Cualquier cosa que digamos sobre su magnífico fútbol, no es más que redundar... Debo entonces usar imágenes para ilustrarlo?
- Acá se le ve marcar un gol como los grandes, desde una posición incómoda, en la que lo más lógico era buscar al compañero "mejor ubicado". Pero él se tiene confianza y busca la portería:
- Y esto es simplemente una joya, una obra de arte, una sublime creación de los dioses:
- Ambas jugadas son de un mismo partido, el que ganó ayer el Manchester United 2-0 frente al Portsmouth. Esto es parte de una entrevista posterior:
Como no quiero redundar, no voy a escribir más sobre su juego, sino sobre él, como persona.
Recuerdo haberlo visto brillar en la Euro 2004, dando todo de sí a su Selección, pero lo veía como un muchachito malcriado, pendenciero, individualista, con complejo de superestrella... Tenía 19 años.
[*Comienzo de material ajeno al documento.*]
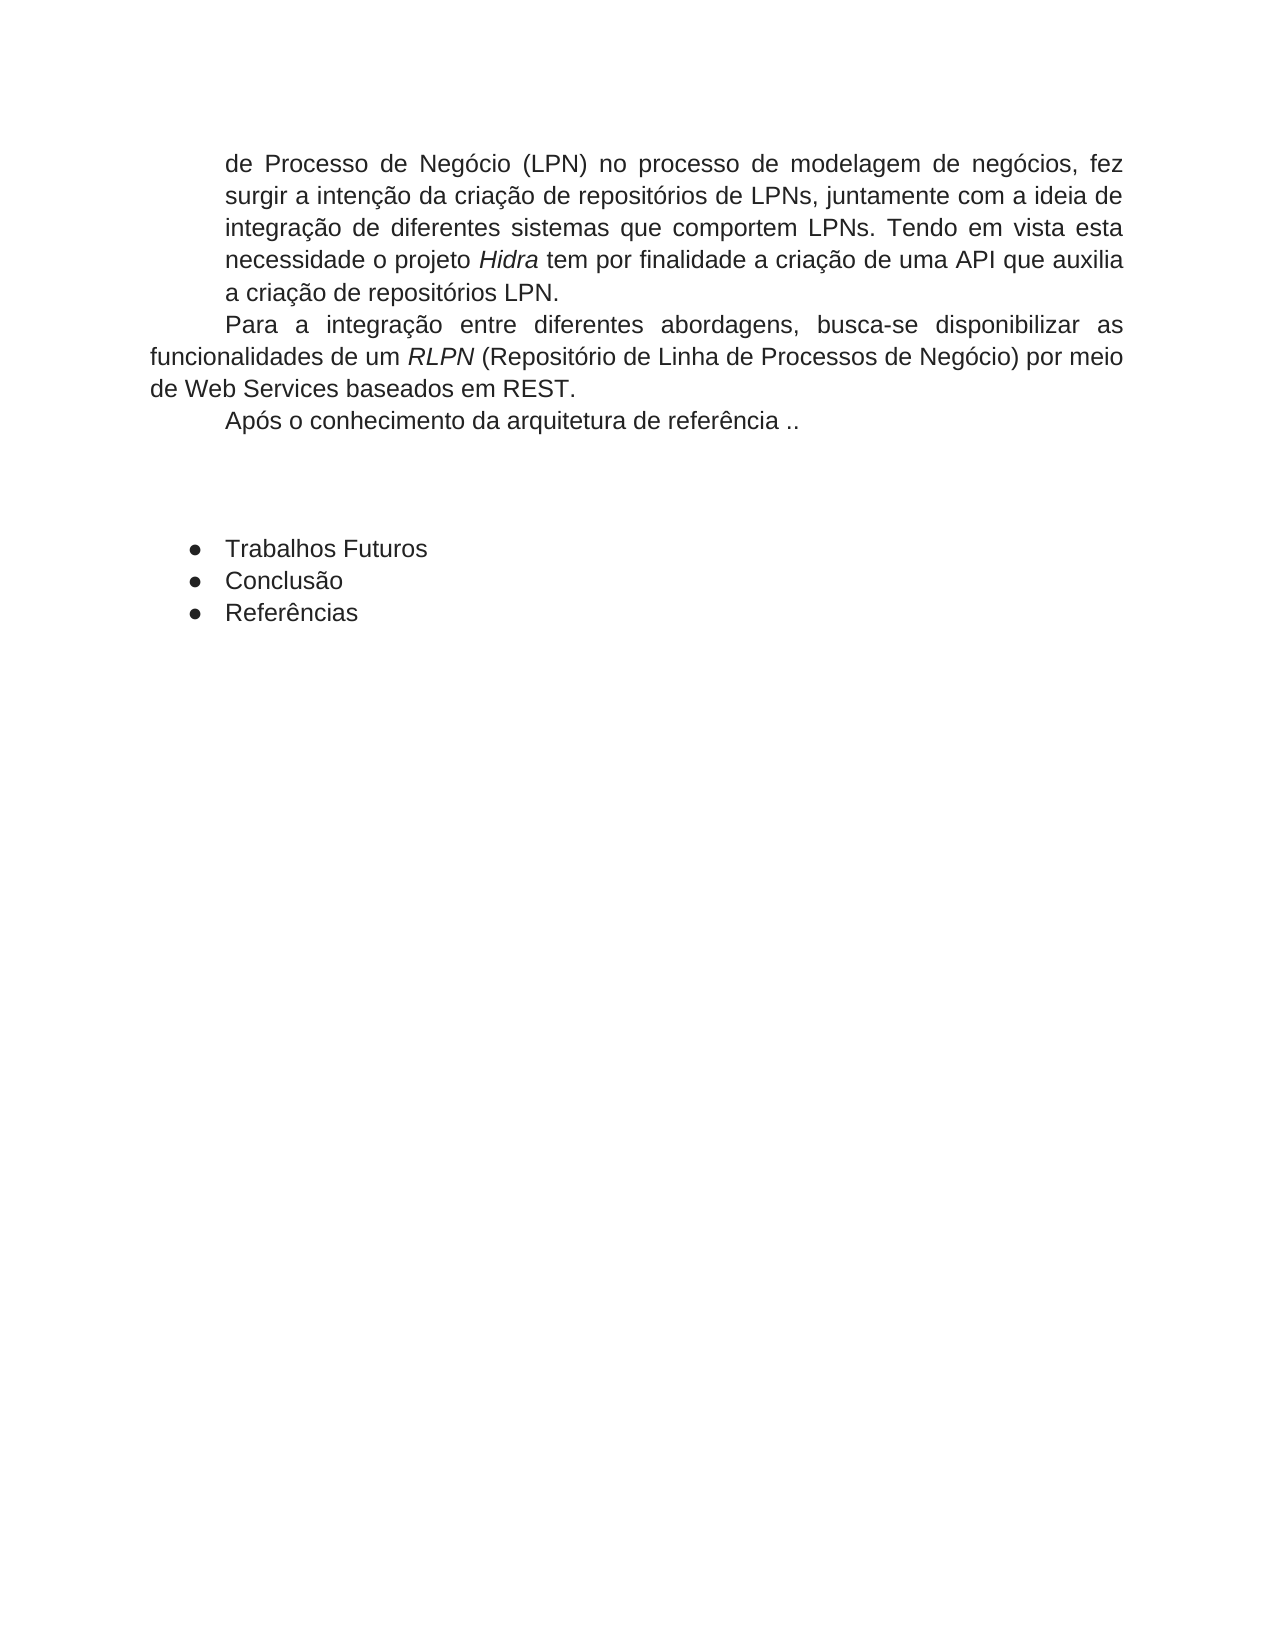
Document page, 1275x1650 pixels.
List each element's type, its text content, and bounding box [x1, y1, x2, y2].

text Após o conhecimento da arquitetura de referência .. [150, 407, 1125, 434]
list Referências [187, 599, 1125, 627]
list Conclusão [187, 567, 1125, 595]
list Trabalhos Futuros [187, 535, 1125, 563]
list de Processo de Negócio (LPN) no processo de modelagem de negócios, fez surgir a intenção da criação de repositórios de LPNs, juntamente com a ideia de integração de diferentes sistemas que comportem LPNs. Tendo em vista esta necessidade o projeto Hidra tem por finalidade a criação de uma API que auxilia a criação de repositórios LPN. [187, 150, 1125, 306]
text Para a integração entre diferentes abordagens, busca-se disponibilizar as funcionalidades de um RLPN (Repositório de Linha de Processos de Negócio) por meio de Web Services baseados em REST. [150, 310, 1125, 402]
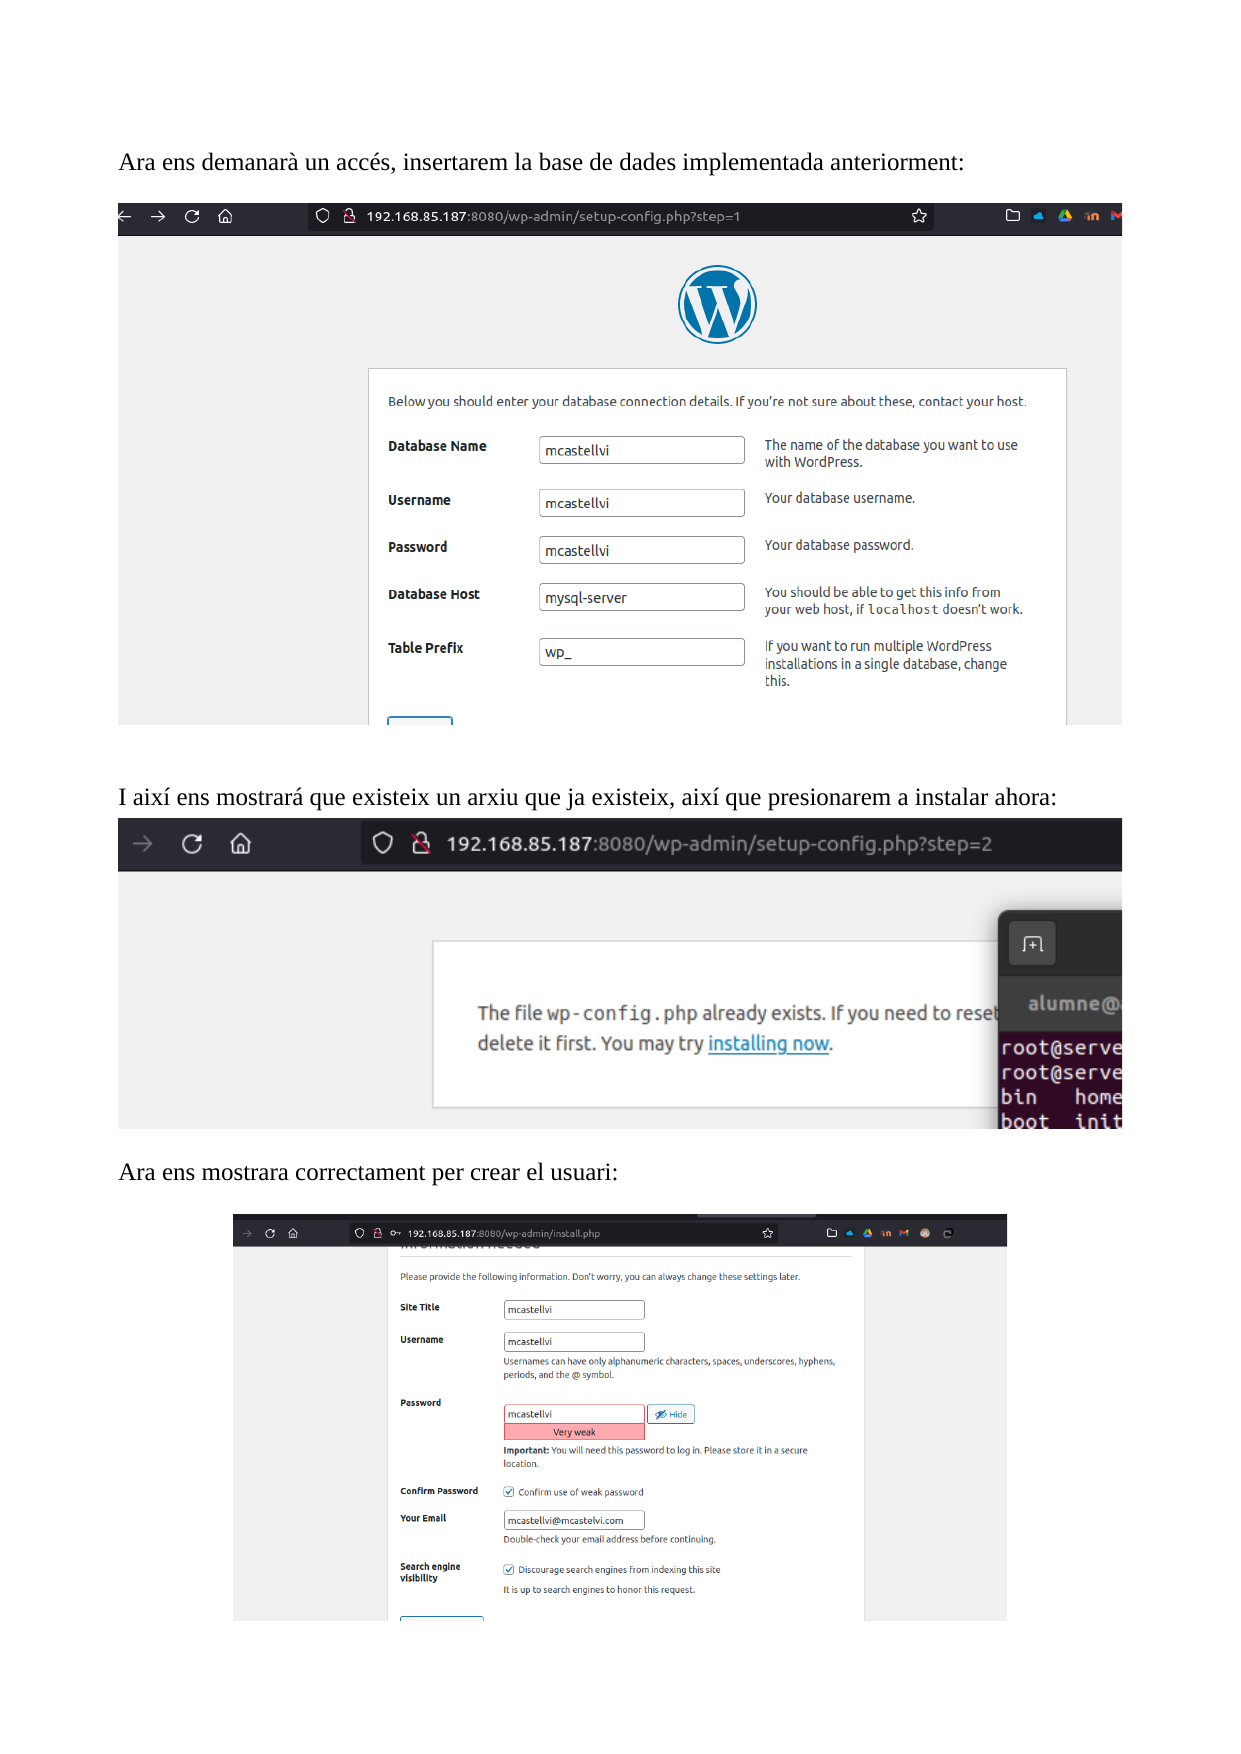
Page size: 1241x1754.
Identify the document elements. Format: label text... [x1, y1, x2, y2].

text Ara ens mostrara correctament per crear el usuari: [118, 1157, 1122, 1186]
text Ara ens demanarà un accés, insertarem la base de dades implementada anteriorment: [118, 147, 1122, 176]
picture [118, 818, 1123, 1129]
text I així ens mostrará que existeix un arxiu que ja existeix, així que presionarem a instalar ahora: [118, 782, 1122, 811]
picture [118, 203, 1123, 725]
picture [233, 1214, 1008, 1621]
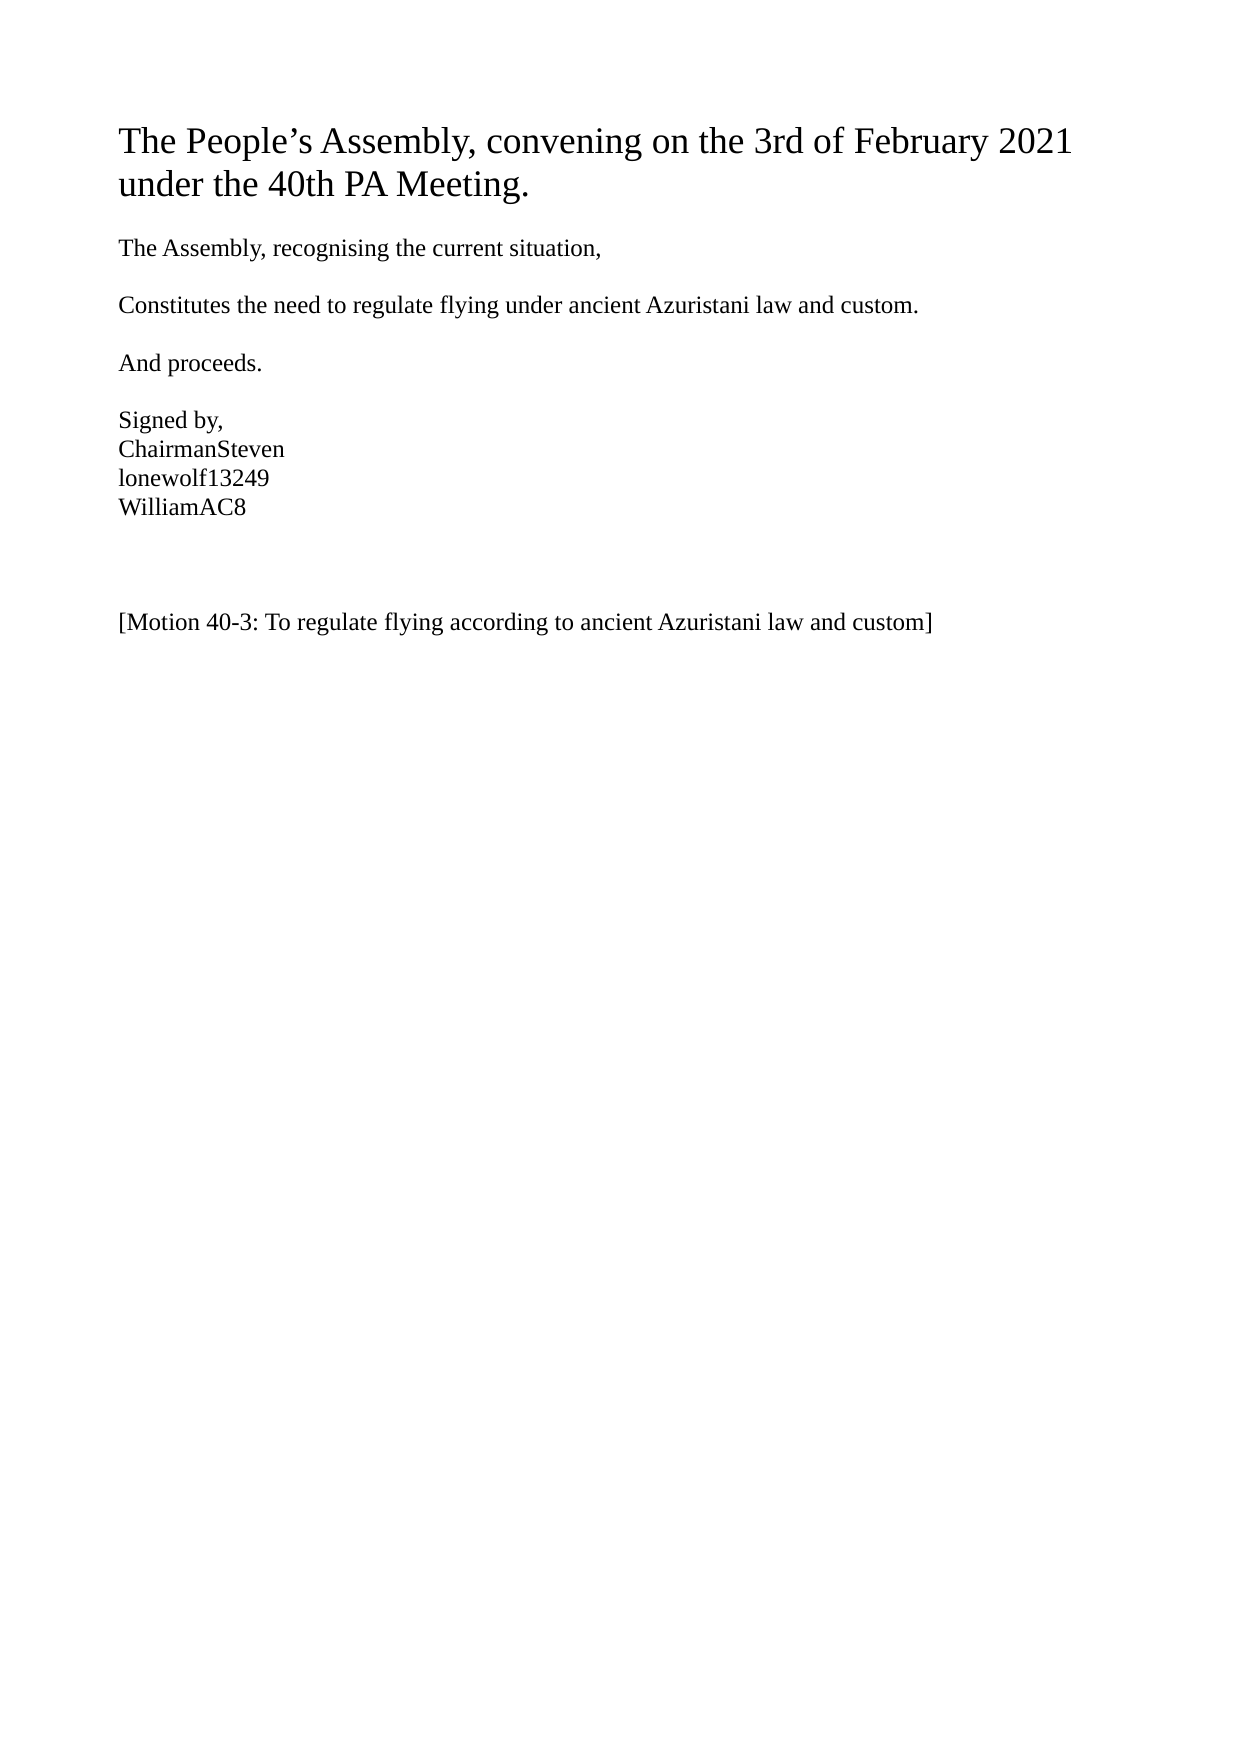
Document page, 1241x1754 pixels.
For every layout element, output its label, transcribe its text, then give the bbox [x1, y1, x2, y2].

text Constitutes the need to regulate flying under ancient Azuristani law and custom. [118, 291, 1122, 319]
text lonewolf13249 [118, 463, 1122, 492]
text ChairmanSteven [118, 434, 1122, 463]
text Signed by, [118, 406, 1122, 434]
text [Motion 40-3: To regulate flying according to ancient Azuristani law and custom] [118, 607, 1122, 636]
text The People’s Assembly, convening on the 3rd of February 2021 under the 40th PA Meeting. [118, 118, 1122, 204]
text The Assembly, recognising the current situation, [118, 233, 1122, 262]
text And proceeds. [118, 348, 1122, 377]
text WilliamAC8 [118, 492, 1122, 521]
Lo recuerdo en la Champions 2005, cuando el Manchester cayó eliminado en la fase de grupos, sin acceder siquiera a la Copa UEFA. Su equipo estaba siendo humillado, y él estaba pendiente de mirarse en las pantallas gigantes y peinarse con los dedos... Estaba por cumplir 20 años.
Y lo veo ahora, tan centrado, jugando no sólo con la velocidad de sus piernas jóvenes sino con la sapiencia de un veterano, marcando más goles que los delanteros de área, echándose el equipo al hombro, guiando a hombres mucho mayores que él... Y no puedo creer que sea el mismo, no puedo creer que haya madurado tanto en tan poco tiempo, porque este "nuevo Cristiano" apenas va a cumplir 23 años la próxima semana.
Esa madurez no sólo queda en evidencia por los resultados, sino por su actitud. Por ejemplo, esta temporada le marcó dos golazos en Champions al club que lo formó, el Sporting. Y en lugar de correr a celebrarlos, en ambos casos de acercó a la grada, a pedirle perdón a la afición.
El niño atorrante que hace 3 años insultaba a los compañeros por fallar un gol, hoy en día lo entrevistan después de mandarse semejante partido y le comentan sobre el gran momento que está viviendo, y es capaz de decir simplemente que les agradece a sus compañeros...
¿Ven cuánto hay de bello en este deporte?